Before-and-after change data:
+ + + + + + +

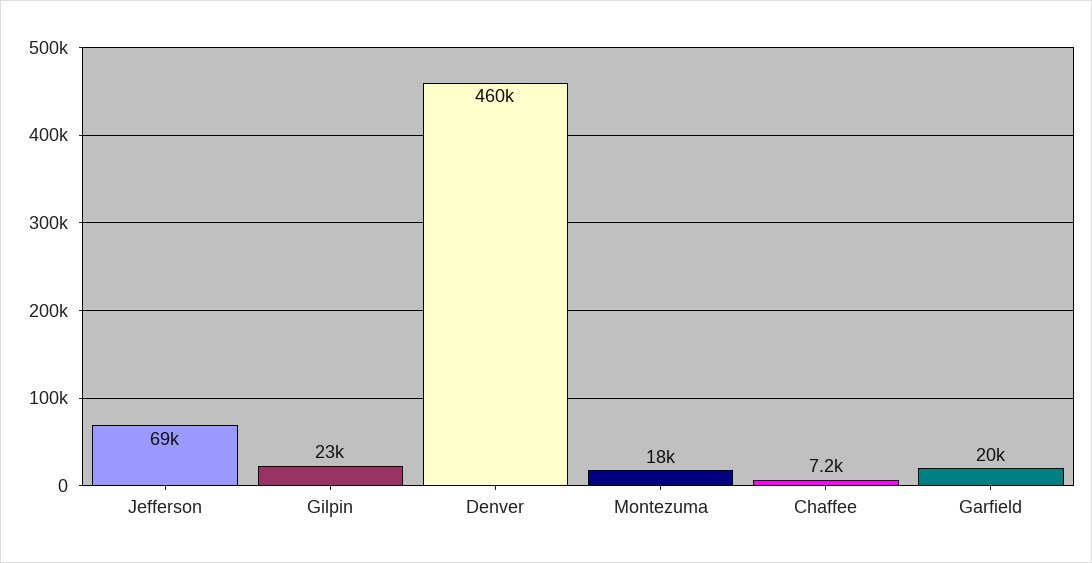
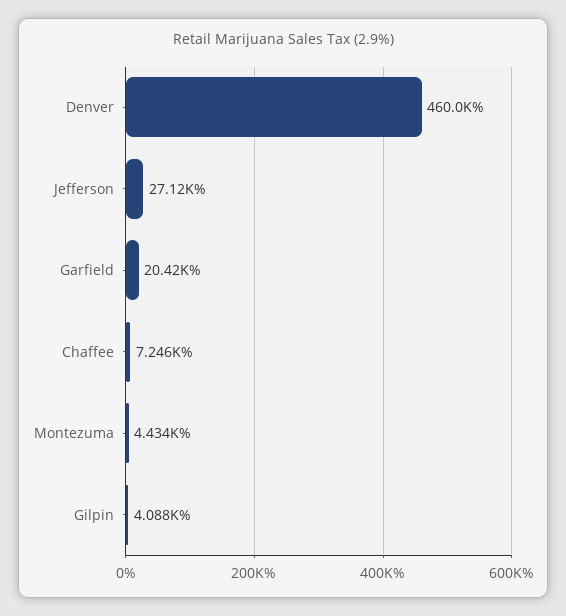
  {
-   "Jefferson": 69000,
+   "Jefferson": 27120,
-   "Gilpin": 23000,
+   "Gilpin": 4088,
    "Denver": 460000,
-   "Montezuma": 18000,
+   "Montezuma": 4434,
    "Chaffee": 7246,
    "Garfield": 20420
  }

+ + + + + + +

Leave out the pictures and print every line of the data exactly.

- [Answer for this exercise]
  {
-   "Jefferson": 69000,
+   "Jefferson": 27120,
-   "Gilpin": 23000,
+   "Gilpin": 4088,
    "Denver": 460000,
-   "Montezuma": 18000,
+   "Montezuma": 4434,
    "Chaffee": 7246,
    "Garfield": 20420
  }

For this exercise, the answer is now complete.